Tous les meetings se ressemblent ? Sur la trame générale, oui, mais sur le fond, ça peut varier. Mardi soir, devant 800 personnes, Michel Garnier a présenté son projet. « Deux questions m’ont animé, ainsi que les 400 personnes qui ont travaillé à mes côtés : d’abord savoir où est-ce qu’on veut amener Tarbes, vers quel avenir. Nous voulons une ville apaisée, plus verte, avec davantage d’interconnexions entre les lieux de vie, le centre-ville, Marcadieu, etc. Et puis l’autre question, c’est qu’est-ce qu’on peut faire pour améliorer le quotidien des Tarbais. » Et ça commence par la sécurité, forcément. « C’est la première des libertés, je promets un choc d’autorité, bien sûr, nous augmenterons les effectifs de la Police Municipale, en créant une 2e brigade de nuit dédiée au quartier de l’Arsenal, davantage de caméras. Je veux un choc d’autorité, ce sera tolérance zéro, sur les incivilités du quotidien, le respect des règles. » Autre sujet, la santé, avec la création d’un 2e centre de santé municipal « en centre-ville », et la réaffirmation que « l’hôpital commun à Lanne a été décidé par l’État, et c’est une nécessité, sinon, nous n’aurons plus d’hôpital. »

Une ville plus solidaire, plus attractive

Il a aussi annoncé la création d’une mutuelle santé communale, « aux tarifs légers », avant d’aborder la question de l’attractivité. « Le centre-ville doit devenir plus attractif, les grandes enseignes préfèrent s’installer en périphérie, il faut offrir autre chose, des commerces de proximité, susciter du flux. C’est pourquoi nous créerons une foncière municipale, pour acheter des immeubles, les rénover, y installer des commerces, des bureaux, des logements de qualité. » Flux toujours, avec le retour de l’heure gratuite de stationnement et la fin du samedi piéton, « place aux samedis festifs, avec des animations inédites. » Centre-ville encore, avec la promesse de « refaire la place de Verdun, plus végétalisée » mais aussi le cours Gambetta, la place Saint-Jean, « pour créer des lieux de vie », et favoriser les modes de transport doux via un plan vélo ambitieux. À cet effet, il propose de construire un parking multimodal auto/vélo/navettes, sur les berges de l’Adour. Le développement économique et l’emploi, a-t-il rappelé, « relève de l’agglo, mais nous ferons tout pour favoriser, et toutes les mesures en matière de sécurité, d’attractivité, de logement de qualité, vont dans ce sens. Je ne lancerai pas des chiffres farfelus, comme certains, ce n’est pas le maire qui décide de l’emploi, ce sont les entreprises. Et je vois beaucoup d’acteurs économiques dans la salle, nous allons œuvrer ensemble. »

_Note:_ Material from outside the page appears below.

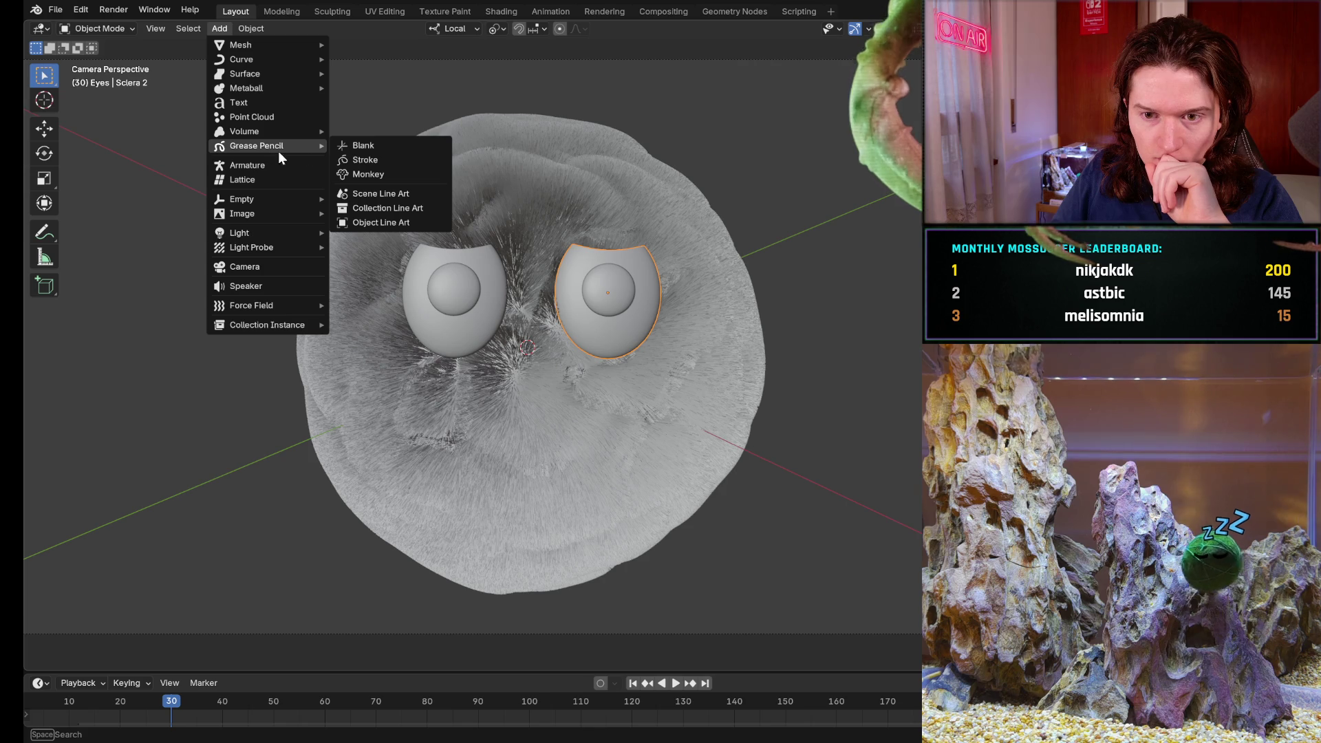
left_click(383, 220)
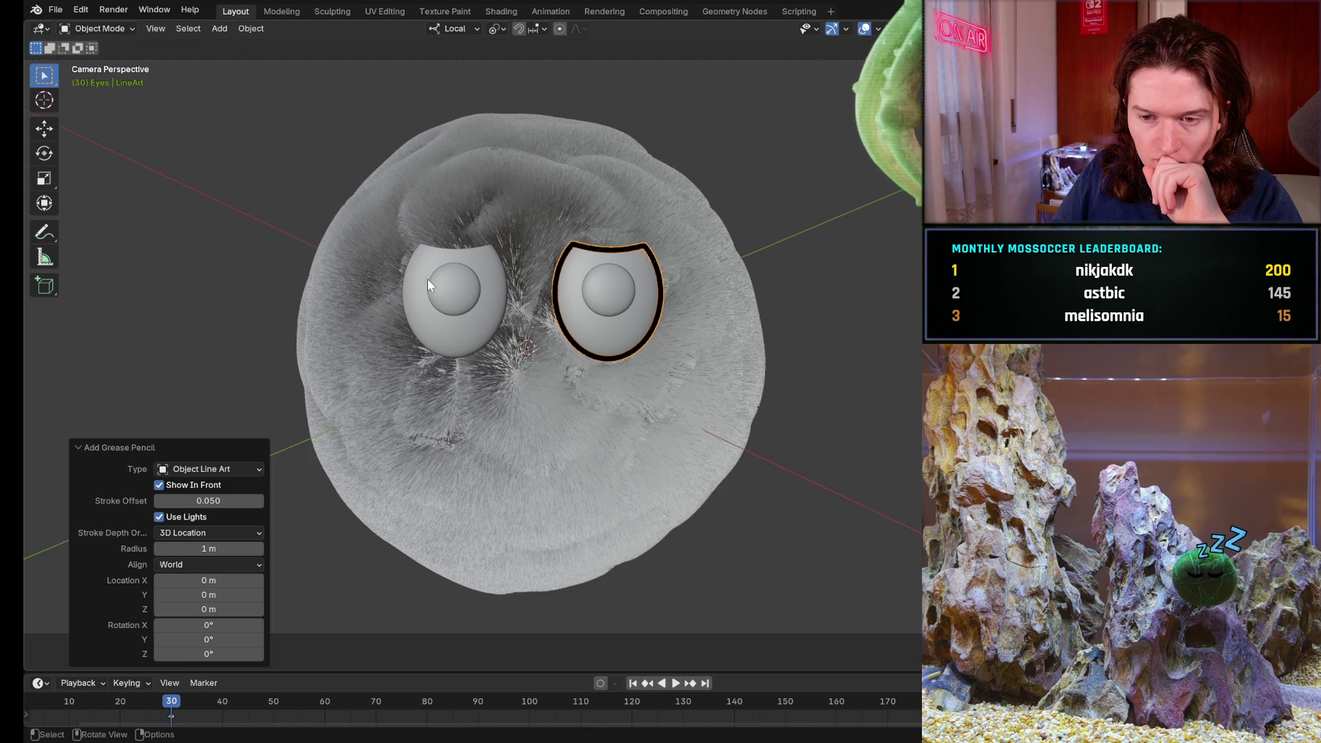
left_click(466, 321)
left_click(221, 28)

« On a une vision, un objectif »

Même s’il n’a pas étrillé directement ses adversaires, il a remis quelques éléments à leur place. « J’entends dire que le parc des expositions est à l’abandon et son personnel incompétent. C’est une insulte, il vit tous les jours, mais nous allons poursuivre sa modernisation. » Et d’aborder le thème de la jeunesse. « Nous avons plus de 6 000 étudiants, nous voulons mieux les intégrer, en instaurant une grande soirée d’accueil en début d’année scolaire. En matière d’animations, oui, nous pensons, non pas qu’il faille une aréna de 5 000 places, mais une salle multi-activités de 2 500 places, qui pourrait accueillir des concerts, des spectacles, mais aussi être utilisée comme un lieu pour les partenaires de nos clubs professionnels, ou pour accueillir une académie permanente des Petits As, un lieu dédié au tango. C’est pourquoi nous pensons au site du stade Trélut pour l’installer. » Autre grand projet, l’ouverture du haras, en y créant un »palais des découvertes », doté d’un planétarium. « Le tout avec des finances maîtrisées, sans augmentation d’impôts. Notre projet est réaliste est réalisable et il est porté par une équipe compétente dans tous les domaines. Nous avons une vision pour notre ville, une éthique, des valeurs, on est les seuls à pouvoir incarner et assurer l’avenir de notre ville. Nous, on ne ment pas, on ne joue pas sur les peurs. La question, c’est de savoir si les Tarbais veulent un maire opportuniste, ou un maire engagé, et quel maire ils veulent pour les 6 prochaines années. » Comprendre : c’est du sérieux, pas un concours de beauté…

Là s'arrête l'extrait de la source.